[WHAT YOU NEED TO DO]
Return every line of the data exactly as it appears.
━━━ THE DATA ━━━
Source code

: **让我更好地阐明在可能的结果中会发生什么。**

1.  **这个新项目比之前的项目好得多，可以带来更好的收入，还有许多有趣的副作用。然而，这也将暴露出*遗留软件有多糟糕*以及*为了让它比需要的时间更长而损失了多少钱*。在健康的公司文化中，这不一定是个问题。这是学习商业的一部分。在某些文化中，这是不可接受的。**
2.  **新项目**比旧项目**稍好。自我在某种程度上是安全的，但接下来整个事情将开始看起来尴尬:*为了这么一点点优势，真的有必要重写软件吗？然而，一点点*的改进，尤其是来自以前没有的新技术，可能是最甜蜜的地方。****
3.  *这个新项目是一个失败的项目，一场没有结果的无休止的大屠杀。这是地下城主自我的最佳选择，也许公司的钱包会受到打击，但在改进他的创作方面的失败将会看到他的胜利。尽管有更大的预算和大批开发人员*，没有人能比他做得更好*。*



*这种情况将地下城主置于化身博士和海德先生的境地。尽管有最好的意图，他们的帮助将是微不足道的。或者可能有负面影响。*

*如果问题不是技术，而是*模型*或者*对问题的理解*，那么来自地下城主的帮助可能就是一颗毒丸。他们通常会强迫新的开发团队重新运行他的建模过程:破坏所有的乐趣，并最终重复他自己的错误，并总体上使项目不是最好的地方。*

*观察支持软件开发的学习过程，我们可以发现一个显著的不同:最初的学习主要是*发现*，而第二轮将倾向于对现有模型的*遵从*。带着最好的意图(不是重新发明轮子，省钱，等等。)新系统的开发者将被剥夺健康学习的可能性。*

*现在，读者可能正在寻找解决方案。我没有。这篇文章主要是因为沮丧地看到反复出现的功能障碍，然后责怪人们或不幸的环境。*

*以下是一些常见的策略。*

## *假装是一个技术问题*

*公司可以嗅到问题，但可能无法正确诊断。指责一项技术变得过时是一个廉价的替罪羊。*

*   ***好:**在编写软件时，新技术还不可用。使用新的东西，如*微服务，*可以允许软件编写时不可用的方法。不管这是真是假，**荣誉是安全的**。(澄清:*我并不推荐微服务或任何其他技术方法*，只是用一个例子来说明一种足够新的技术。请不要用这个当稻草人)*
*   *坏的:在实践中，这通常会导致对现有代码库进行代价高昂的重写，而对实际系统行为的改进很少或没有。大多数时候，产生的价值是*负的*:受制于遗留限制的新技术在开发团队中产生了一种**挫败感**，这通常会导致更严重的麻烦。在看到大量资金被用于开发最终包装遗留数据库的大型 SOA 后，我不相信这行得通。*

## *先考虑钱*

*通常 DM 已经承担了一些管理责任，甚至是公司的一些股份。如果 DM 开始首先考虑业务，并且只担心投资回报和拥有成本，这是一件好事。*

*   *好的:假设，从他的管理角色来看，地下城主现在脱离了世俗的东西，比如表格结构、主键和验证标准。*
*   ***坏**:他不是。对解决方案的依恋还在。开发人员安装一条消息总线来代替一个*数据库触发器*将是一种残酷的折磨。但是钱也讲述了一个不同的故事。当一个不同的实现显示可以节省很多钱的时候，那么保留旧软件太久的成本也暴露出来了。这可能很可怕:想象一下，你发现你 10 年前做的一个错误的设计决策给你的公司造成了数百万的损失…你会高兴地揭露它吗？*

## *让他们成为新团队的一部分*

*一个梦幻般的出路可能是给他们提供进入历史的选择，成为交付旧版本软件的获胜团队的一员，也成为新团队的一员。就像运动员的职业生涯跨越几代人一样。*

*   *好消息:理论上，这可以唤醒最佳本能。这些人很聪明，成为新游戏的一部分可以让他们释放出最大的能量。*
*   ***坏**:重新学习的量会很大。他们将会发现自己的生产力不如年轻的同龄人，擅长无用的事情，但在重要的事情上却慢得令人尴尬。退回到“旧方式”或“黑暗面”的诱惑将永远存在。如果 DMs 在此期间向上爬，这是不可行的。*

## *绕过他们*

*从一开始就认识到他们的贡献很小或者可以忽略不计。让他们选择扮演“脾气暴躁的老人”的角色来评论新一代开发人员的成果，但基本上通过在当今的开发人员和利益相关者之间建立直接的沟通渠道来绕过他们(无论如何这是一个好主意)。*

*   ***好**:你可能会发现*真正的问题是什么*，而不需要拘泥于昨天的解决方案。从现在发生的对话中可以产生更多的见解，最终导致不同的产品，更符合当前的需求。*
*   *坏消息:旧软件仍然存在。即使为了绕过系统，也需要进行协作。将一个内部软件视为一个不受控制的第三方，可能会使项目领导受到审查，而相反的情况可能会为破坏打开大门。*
━━━
[RESULT FOR THIS EXERCISE]
Source code

: **让我更好地阐明在可能的结果中会发生什么。**

1.  **这个新项目比之前的项目好得多，可以带来更好的收入，还有许多有趣的副作用。然而，这也将暴露出*遗留软件有多糟糕*以及*为了让它比需要的时间更长而损失了多少钱*。在健康的公司文化中，这不一定是个问题。这是学习商业的一部分。在某些文化中，这是不可接受的。**
2.  **新项目**比旧项目**稍好。自我在某种程度上是安全的，但接下来整个事情将开始看起来尴尬:*为了这么一点点优势，真的有必要重写软件吗？然而，一点点*的改进，尤其是来自以前没有的新技术，可能是最甜蜜的地方。****
3.  *这个新项目是一个失败的项目，一场没有结果的无休止的大屠杀。这是地下城主自我的最佳选择，也许公司的钱包会受到打击，但在改进他的创作方面的失败将会看到他的胜利。尽管有更大的预算和大批开发人员*，没有人能比他做得更好*。*



*这种情况将地下城主置于化身博士和海德先生的境地。尽管有最好的意图，他们的帮助将是微不足道的。或者可能有负面影响。*

*如果问题不是技术，而是*模型*或者*对问题的理解*，那么来自地下城主的帮助可能就是一颗毒丸。他们通常会强迫新的开发团队重新运行他的建模过程:破坏所有的乐趣，并最终重复他自己的错误，并总体上使项目不是最好的地方。*

*观察支持软件开发的学习过程，我们可以发现一个显著的不同:最初的学习主要是*发现*，而第二轮将倾向于对现有模型的*遵从*。带着最好的意图(不是重新发明轮子，省钱，等等。)新系统的开发者将被剥夺健康学习的可能性。*

*现在，读者可能正在寻找解决方案。我没有。这篇文章主要是因为沮丧地看到反复出现的功能障碍，然后责怪人们或不幸的环境。*

*以下是一些常见的策略。*

## *假装是一个技术问题*

*公司可以嗅到问题，但可能无法正确诊断。指责一项技术变得过时是一个廉价的替罪羊。*

*   ***好:**在编写软件时，新技术还不可用。使用新的东西，如*微服务，*可以允许软件编写时不可用的方法。不管这是真是假，**荣誉是安全的**。(澄清:*我并不推荐微服务或任何其他技术方法*，只是用一个例子来说明一种足够新的技术。请不要用这个当稻草人)*
*   *坏的:在实践中，这通常会导致对现有代码库进行代价高昂的重写，而对实际系统行为的改进很少或没有。大多数时候，产生的价值是*负的*:受制于遗留限制的新技术在开发团队中产生了一种**挫败感**，这通常会导致更严重的麻烦。在看到大量资金被用于开发最终包装遗留数据库的大型 SOA 后，我不相信这行得通。*

## *先考虑钱*

*通常 DM 已经承担了一些管理责任，甚至是公司的一些股份。如果 DM 开始首先考虑业务，并且只担心投资回报和拥有成本，这是一件好事。*

*   *好的:假设，从他的管理角色来看，地下城主现在脱离了世俗的东西，比如表格结构、主键和验证标准。*
*   ***坏**:他不是。对解决方案的依恋还在。开发人员安装一条消息总线来代替一个*数据库触发器*将是一种残酷的折磨。但是钱也讲述了一个不同的故事。当一个不同的实现显示可以节省很多钱的时候，那么保留旧软件太久的成本也暴露出来了。这可能很可怕:想象一下，你发现你 10 年前做的一个错误的设计决策给你的公司造成了数百万的损失…你会高兴地揭露它吗？*

## *让他们成为新团队的一部分*

*一个梦幻般的出路可能是给他们提供进入历史的选择，成为交付旧版本软件的获胜团队的一员，也成为新团队的一员。就像运动员的职业生涯跨越几代人一样。*

*   *好消息:理论上，这可以唤醒最佳本能。这些人很聪明，成为新游戏的一部分可以让他们释放出最大的能量。*
*   ***坏**:重新学习的量会很大。他们将会发现自己的生产力不如年轻的同龄人，擅长无用的事情，但在重要的事情上却慢得令人尴尬。退回到“旧方式”或“黑暗面”的诱惑将永远存在。如果 DMs 在此期间向上爬，这是不可行的。*

## *绕过他们*

*从一开始就认识到他们的贡献很小或者可以忽略不计。让他们选择扮演“脾气暴躁的老人”的角色来评论新一代开发人员的成果，但基本上通过在当今的开发人员和利益相关者之间建立直接的沟通渠道来绕过他们(无论如何这是一个好主意)。*

*   ***好**:你可能会发现*真正的问题是什么*，而不需要拘泥于昨天的解决方案。从现在发生的对话中可以产生更多的见解，最终导致不同的产品，更符合当前的需求。*
*   *坏消息:旧软件仍然存在。即使为了绕过系统，也需要进行协作。将一个内部软件视为一个不受控制的第三方，可能会使项目领导受到审查，而相反的情况可能会为破坏打开大门。*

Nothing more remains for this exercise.